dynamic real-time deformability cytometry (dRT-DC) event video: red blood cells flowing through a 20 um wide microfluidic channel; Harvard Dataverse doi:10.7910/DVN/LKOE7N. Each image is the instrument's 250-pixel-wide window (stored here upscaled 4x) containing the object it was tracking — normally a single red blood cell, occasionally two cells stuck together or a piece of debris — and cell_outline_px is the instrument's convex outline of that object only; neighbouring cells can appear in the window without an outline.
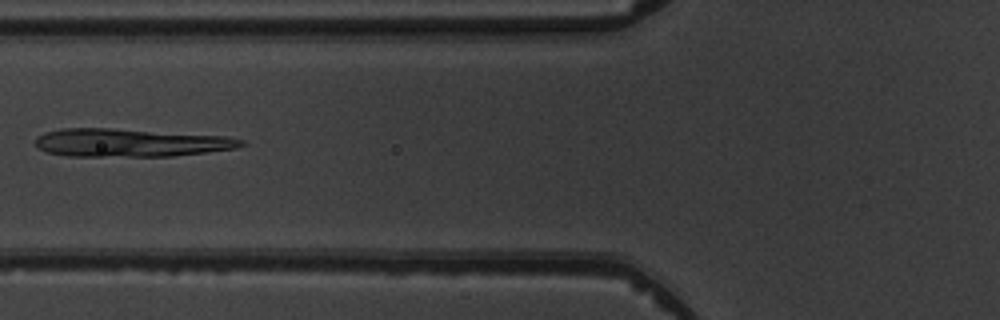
{"species": "common noctule bat (a hibernating species)", "species_latin": "Nyctalus noctula", "temperature_condition": "warm", "stored_images_in_passage": 5, "camera_frame_rate_fps": 3000, "um_per_image_px": 0.085, "animal": {"sex": "male", "body_mass_g": 19.5, "forearm_length_mm": 54.6}, "frame": {"image": 1, "passage_image": 5, "time_ms": 5.0, "image_size_px": [1000, 320], "cell_outline_px": [[244, 144], [236, 148], [208, 152], [172, 156], [68, 156], [48, 152], [36, 148], [36, 136], [44, 132], [60, 128], [112, 128], [228, 136], [244, 140]], "centroid_in_image_um": [11.06, 12.12], "position_along_channel_um": 114.7, "area_um2": 33.87}}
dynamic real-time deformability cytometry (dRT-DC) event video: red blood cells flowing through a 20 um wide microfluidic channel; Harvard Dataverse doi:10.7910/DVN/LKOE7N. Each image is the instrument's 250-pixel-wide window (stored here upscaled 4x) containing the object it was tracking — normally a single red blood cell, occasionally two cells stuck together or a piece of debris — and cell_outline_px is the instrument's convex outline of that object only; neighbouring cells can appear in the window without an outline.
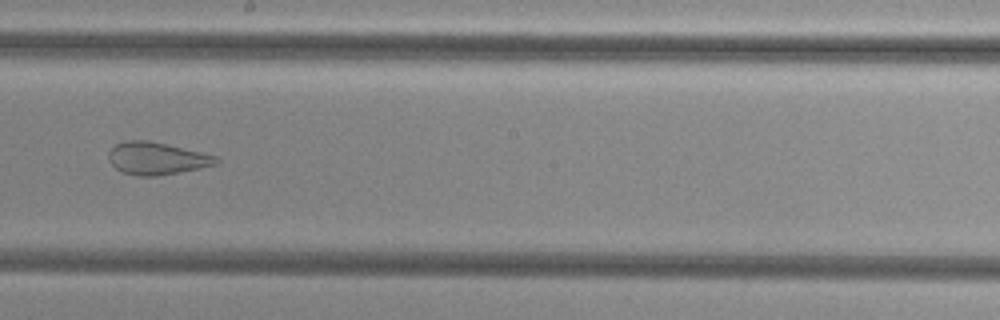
{"species": "common noctule bat (a hibernating species)", "species_latin": "Nyctalus noctula", "temperature_condition": "cold", "stored_images_in_passage": 47, "camera_frame_rate_fps": 3000, "um_per_image_px": 0.085, "animal": {"sex": "female", "body_mass_g": 29.2, "forearm_length_mm": 56.3}, "frame": {"image": 1, "passage_image": 31, "time_ms": 10.0, "image_size_px": [1000, 320], "cell_outline_px": [[220, 160], [216, 164], [200, 168], [156, 176], [140, 176], [120, 172], [108, 160], [108, 152], [116, 144], [124, 140], [148, 140], [200, 152], [216, 156]], "centroid_in_image_um": [13.28, 13.46], "position_along_channel_um": 234.9, "area_um2": 20.17}}
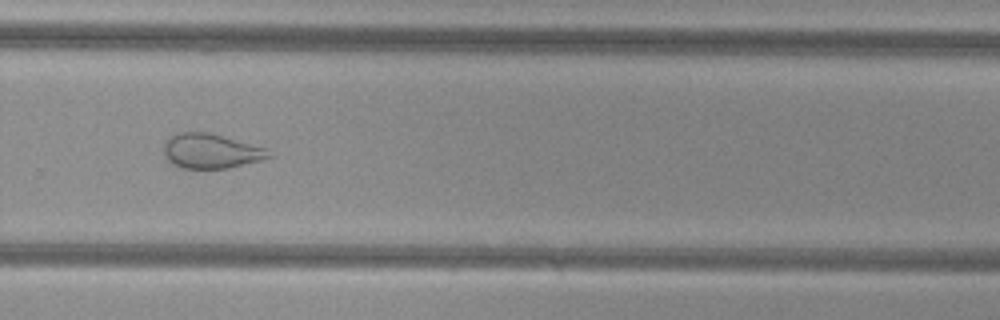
{"frame": {"image": 2, "passage_image": 37, "time_ms": 12.0, "image_size_px": [1000, 320], "cell_outline_px": [[276, 156], [264, 160], [228, 168], [184, 168], [172, 164], [168, 160], [164, 152], [164, 144], [172, 136], [180, 132], [208, 132], [268, 148]], "centroid_in_image_um": [18.02, 12.85], "position_along_channel_um": 311.8, "area_um2": 21.33}}
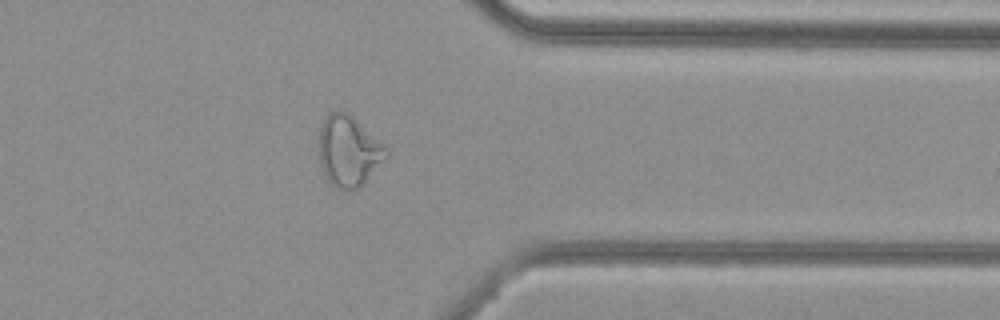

--- --- ---

● **Task prompt**:
Copy out the whole listing exactly, and don't carry over any pictures.

● **Task response**:
dynamic real-time deformability cytometry (dRT-DC) event video: red blood cells flowing through a 20 um wide microfluidic channel; Harvard Dataverse doi:10.7910/DVN/LKOE7N. Each image is the instrument's 250-pixel-wide window (stored here upscaled 4x) containing the object it was tracking — normally a single red blood cell, occasionally two cells stuck together or a piece of debris — and cell_outline_px is the instrument's convex outline of that object only; neighbouring cells can appear in the window without an outline.
{"species": "common noctule bat (a hibernating species)", "species_latin": "Nyctalus noctula", "temperature_condition": "warm", "stored_images_in_passage": 5, "camera_frame_rate_fps": 3000, "um_per_image_px": 0.085, "animal": {"sex": "male", "body_mass_g": 19.5, "forearm_length_mm": 54.6}, "frame": {"image": 1, "passage_image": 5, "time_ms": 5.0, "image_size_px": [1000, 320], "cell_outline_px": [[244, 144], [236, 148], [208, 152], [172, 156], [68, 156], [48, 152], [36, 148], [36, 136], [44, 132], [60, 128], [112, 128], [228, 136], [244, 140]], "centroid_in_image_um": [11.06, 12.12], "position_along_channel_um": 114.7, "area_um2": 33.87}}
dynamic real-time deformability cytometry (dRT-DC) event video: red blood cells flowing through a 20 um wide microfluidic channel; Harvard Dataverse doi:10.7910/DVN/LKOE7N. Each image is the instrument's 250-pixel-wide window (stored here upscaled 4x) containing the object it was tracking — normally a single red blood cell, occasionally two cells stuck together or a piece of debris — and cell_outline_px is the instrument's convex outline of that object only; neighbouring cells can appear in the window without an outline.
{"species": "common noctule bat (a hibernating species)", "species_latin": "Nyctalus noctula", "temperature_condition": "cold", "stored_images_in_passage": 47, "camera_frame_rate_fps": 3000, "um_per_image_px": 0.085, "animal": {"sex": "female", "body_mass_g": 29.2, "forearm_length_mm": 56.3}, "frame": {"image": 1, "passage_image": 31, "time_ms": 10.0, "image_size_px": [1000, 320], "cell_outline_px": [[220, 160], [216, 164], [200, 168], [156, 176], [140, 176], [120, 172], [108, 160], [108, 152], [116, 144], [124, 140], [148, 140], [200, 152], [216, 156]], "centroid_in_image_um": [13.28, 13.46], "position_along_channel_um": 234.9, "area_um2": 20.17}}
{"frame": {"image": 2, "passage_image": 37, "time_ms": 12.0, "image_size_px": [1000, 320], "cell_outline_px": [[276, 156], [264, 160], [228, 168], [184, 168], [172, 164], [168, 160], [164, 152], [164, 144], [172, 136], [180, 132], [208, 132], [268, 148]], "centroid_in_image_um": [18.02, 12.85], "position_along_channel_um": 311.8, "area_um2": 21.33}}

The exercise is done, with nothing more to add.